Understanding the most commonly targeted ports enables you to better protect these threat vectors. Once you know where to look, you can reconfigure the ports to mitigate data breach risks and better secure data.
The 2019 Data Breach Investigations Report, in its appendix, notes some of the most valuable ports that malicious actors use in targeted attacks:
·         cLDAP (389)
·         DNS (53)
·         NTP (123)
·         SSH (22)
·         Telnet (23)
·         HTTP (8080)
·         NetBIOS (445)
·         Dell Open Management
As with all research, the Data Breach Investigations Report provides limited information. While these ports may have been the most commonly targeted at the time of the research, malicious actors continuously evolve their threat methodologies, meaning that they target other ports as well.

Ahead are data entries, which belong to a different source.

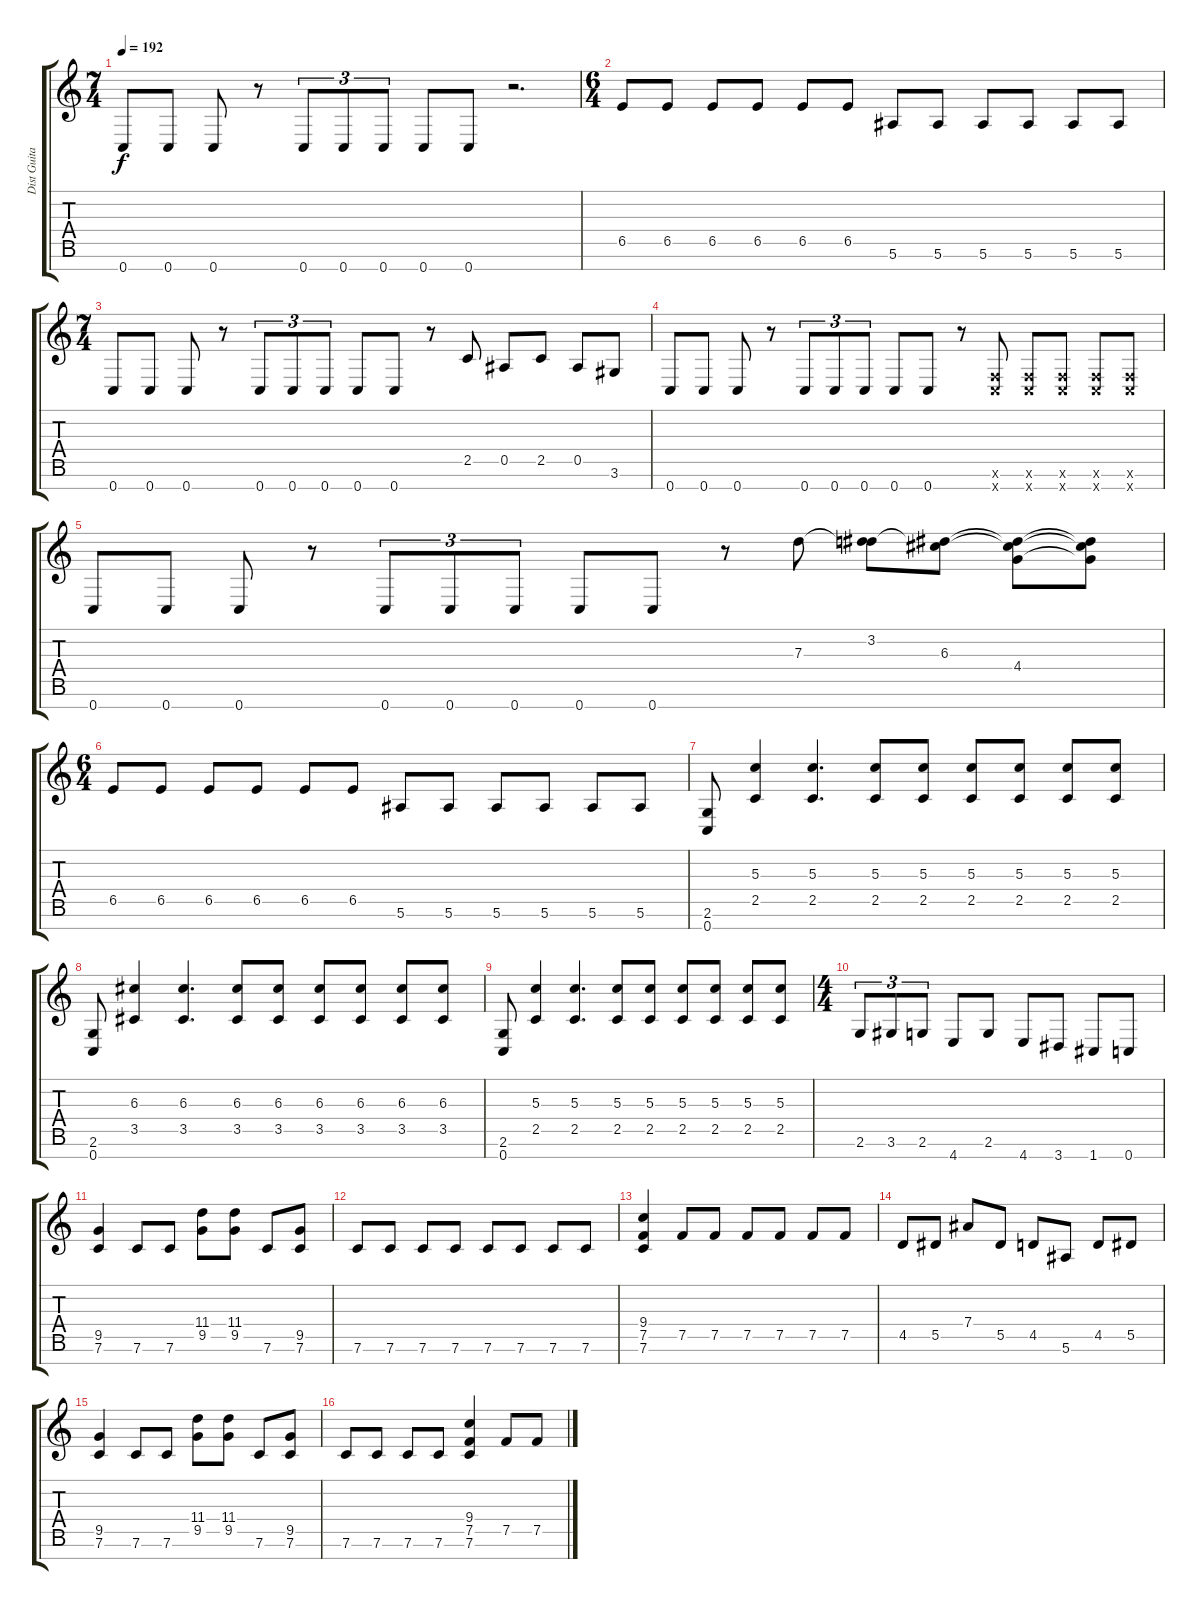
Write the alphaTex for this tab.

\track ("Dist Guitar 1" "Dist Guita") {instrument distortionguitar}
\staff {score tabs}
\tuning (F4 C4 G3 Eb3 Bb2 F2 C2) {hide}
\ts (7 4)
\tempo 192
\clef g2
\ks c
0.7.8{dy f} 0.7.8 0.7.8 r.8 0.7.8{tu (3 2)} 0.7.8{tu (3 2)} 0.7.8{tu (3 2)} 0.7.8 0.7.8 r.2{d} |
\ts (6 4)
6.5.8 6.5.8 6.5.8 6.5.8 6.5.8 6.5.8 5.6.8 5.6.8 5.6.8 5.6.8 5.6.8 5.6.8 |
\ts (7 4)
0.7.8 0.7.8 0.7.8 r.8 0.7.8{tu (3 2)} 0.7.8{tu (3 2)} 0.7.8{tu (3 2)} 0.7.8 0.7.8 r.8 2.5.8 0.5.8 2.5.8 0.5.8 3.6.8 |
0.7.8 0.7.8 0.7.8 r.8 0.7.8{tu (3 2)} 0.7.8{tu (3 2)} 0.7.8{tu (3 2)} 0.7.8 0.7.8 r.8 (0.6{x} 0.7{x}).8 (0.6{x} 0.7{x}).8 (0.6{x} 0.7{x}).8 (0.6{x} 0.7{x}).8 (0.6{x} 0.7{x}).8 |
0.7.8 0.7.8 0.7.8 r.8 0.7.8{tu (3 2)} 0.7.8{tu (3 2)} 0.7.8{tu (3 2)} 0.7.8 0.7.8 r.8 7.3.8 (3.2 7.3{t}).8 (3.2{t} 6.3).8 (3.2{t} 6.3{t} 4.4).8 (3.2{t} 6.3{t} 4.4{t}).8 |
\ts (6 4)
6.5.8 6.5.8 6.5.8 6.5.8 6.5.8 6.5.8 5.6.8 5.6.8 5.6.8 5.6.8 5.6.8 5.6.8 |
(2.6 0.7).8 (5.3 2.5).4 (5.3 2.5).4{d} (5.3 2.5).8 (5.3 2.5).8 (5.3 2.5).8 (5.3 2.5).8 (5.3 2.5).8 (5.3 2.5).8 |
(2.6 0.7).8 (6.3 3.5).4 (6.3 3.5).4{d} (6.3 3.5).8 (6.3 3.5).8 (6.3 3.5).8 (6.3 3.5).8 (6.3 3.5).8 (6.3 3.5).8 |
(2.6 0.7).8 (5.3 2.5).4 (5.3 2.5).4{d} (5.3 2.5).8 (5.3 2.5).8 (5.3 2.5).8 (5.3 2.5).8 (5.3 2.5).8 (5.3 2.5).8 |
\ts (4 4)
2.6.8{tu (3 2)} 3.6.8{tu (3 2)} 2.6.8{tu (3 2)} 4.7.8 2.6.8 4.7.8 3.7.8 1.7.8 0.7.8 |
(9.5 7.6).4 7.6.8 7.6.8 (11.4 9.5).8 (11.4 9.5).8 7.6.8 (9.5 7.6).8 |
7.6.8 7.6.8 7.6.8 7.6.8 7.6.8 7.6.8 7.6.8 7.6.8 |
(9.4 7.5 7.6).4 7.5.8 7.5.8 7.5.8 7.5.8 7.5.8 7.5.8 |
4.5.8 5.5.8 7.4.8 5.5.8 4.5.8 5.6.8 4.5.8 5.5.8 |
(9.5 7.6).4 7.6.8 7.6.8 (11.4 9.5).8 (11.4 9.5).8 7.6.8 (9.5 7.6).8 |
7.6.8 7.6.8 7.6.8 7.6.8 (9.4 7.5 7.6).4 7.5.8 7.5.8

Continuous cybersecurity monitoring for defense in depth

Continuously monitoring your cybersecurity controls with artificial intelligence/machine learning enables you to gain real-time visibility into new risks. Defense in depth is a cybersecurity controls model that incorporates multiple defensive practices layered over each other so that if one protective control fails, it has others to back it up. Unfortunately, without cybersecurity monitoring, you may struggle to implement a defense in depth strategy.

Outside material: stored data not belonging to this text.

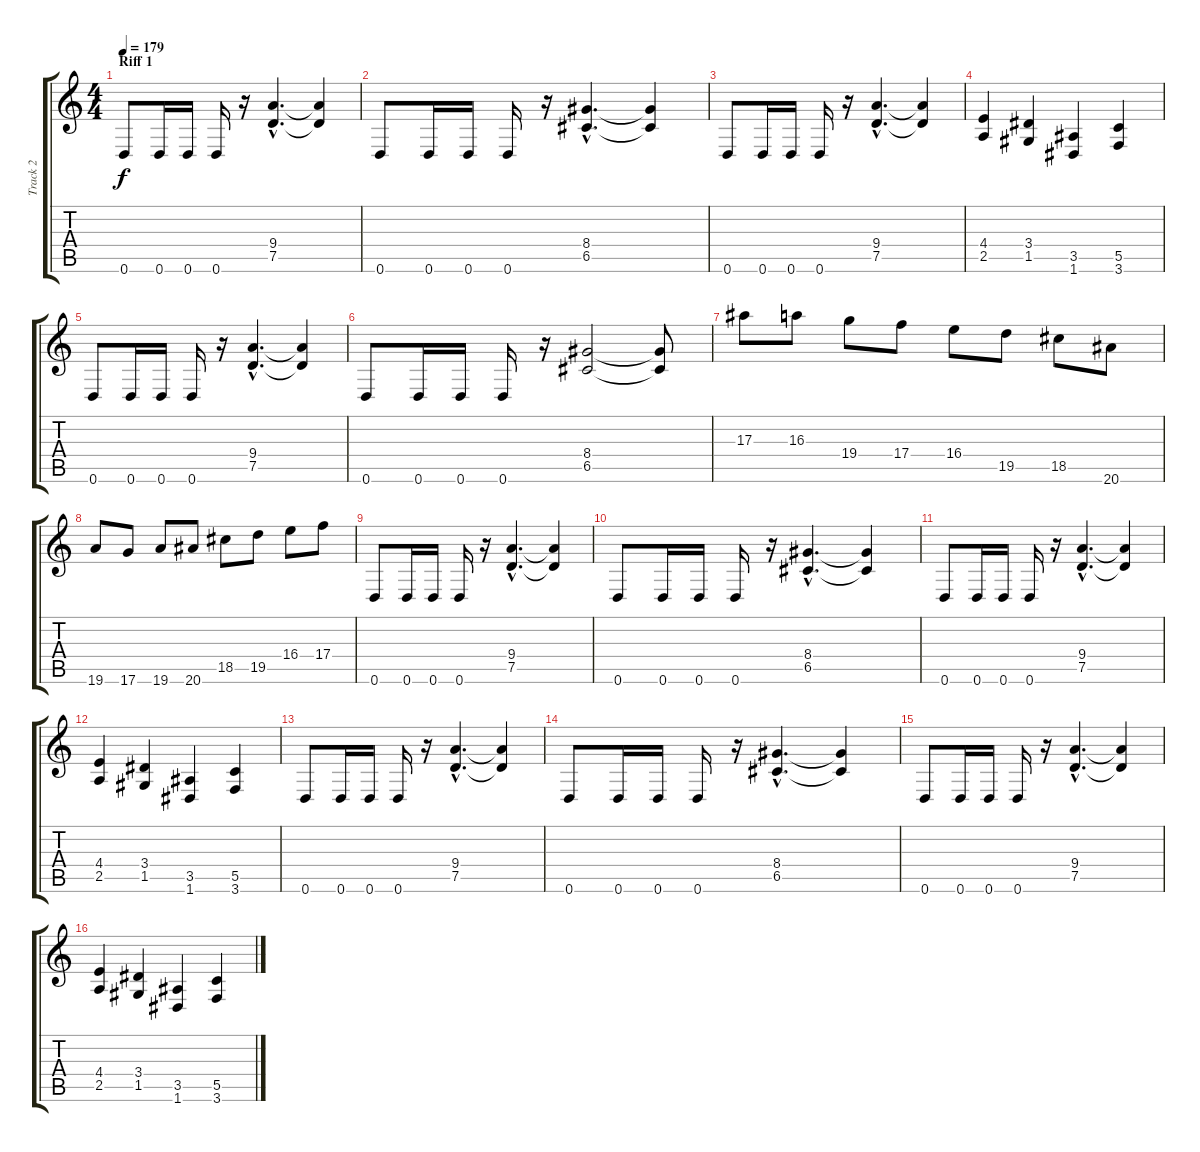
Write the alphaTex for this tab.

\track ("Track 2" "Track 2") {instrument distortionguitar}
\staff {score tabs}
\tuning (D4 A3 F3 C3 G2 D2) {hide}
\ts (4 4)
\section ("" "Riff 1")
\tempo 179
\clef g2
\ks c
0.6.8{dy f instrument distortionguitar} 0.6.16 0.6.16 0.6.16 r.16 (9.4{hac} 7.5{hac}).4{d} (9.4{t} 7.5{t}).4 |
0.6.8 0.6.16 0.6.16 0.6.16 r.16 (8.4{hac} 6.5{hac}).4{d} (8.4{t} 6.5{t}).4 |
0.6.8 0.6.16 0.6.16 0.6.16 r.16 (9.4{hac} 7.5{hac}).4{d} (9.4{t} 7.5{t}).4 |
(4.4 2.5).4 (3.4 1.5).4 (3.5 1.6).4 (5.5 3.6).4 |
0.6.8 0.6.16 0.6.16 0.6.16 r.16 (9.4{hac} 7.5{hac}).4{d} (9.4{t} 7.5{t}).4 |
0.6.8 0.6.16 0.6.16 0.6.16 r.16 (8.4 6.5).2 (8.4{t} 6.5{t}).8 |
17.3.8 16.3.8 19.4.8 17.4.8 16.4.8 19.5.8 18.5.8 20.6.8 |
19.6.8 17.6.8 19.6.8 20.6.8 18.5.8 19.5.8 16.4.8 17.4.8 |
0.6.8 0.6.16 0.6.16 0.6.16 r.16 (9.4{hac} 7.5{hac}).4{d} (9.4{t} 7.5{t}).4 |
0.6.8 0.6.16 0.6.16 0.6.16 r.16 (8.4{hac} 6.5{hac}).4{d} (8.4{t} 6.5{t}).4 |
0.6.8 0.6.16 0.6.16 0.6.16 r.16 (9.4{hac} 7.5{hac}).4{d} (9.4{t} 7.5{t}).4 |
(4.4 2.5).4 (3.4 1.5).4 (3.5 1.6).4 (5.5 3.6).4 |
0.6.8 0.6.16 0.6.16 0.6.16 r.16 (9.4{hac} 7.5{hac}).4{d} (9.4{t} 7.5{t}).4 |
0.6.8 0.6.16 0.6.16 0.6.16 r.16 (8.4{hac} 6.5{hac}).4{d} (8.4{t} 6.5{t}).4 |
0.6.8 0.6.16 0.6.16 0.6.16 r.16 (9.4{hac} 7.5{hac}).4{d} (9.4{t} 7.5{t}).4 |
(4.4 2.5).4 (3.4 1.5).4 (3.5 1.6).4 (5.5 3.6).4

Suggestions for creating a defense in depth strategy for ports


As part of your defense in depth strategy that protects against attackers targeting ports, you should be continuously monitoring for:
  • ·         Unused open ports
  • ·         Host-based firewalls
  • ·         Network-based firewalls
  • ·         Port traffic filtering
  • ·         Strong passwords
  • ·         Access controls
  • ·         Penetration testing


While all of these suggestions seem simple, your interconnected IT infrastructure complicates them. For example, adding more devices increases the number of ports which in turn means you need to continuously scan for unused ports. Firewalls control the way information flows across your network, but they also lead to application visibility and control issues.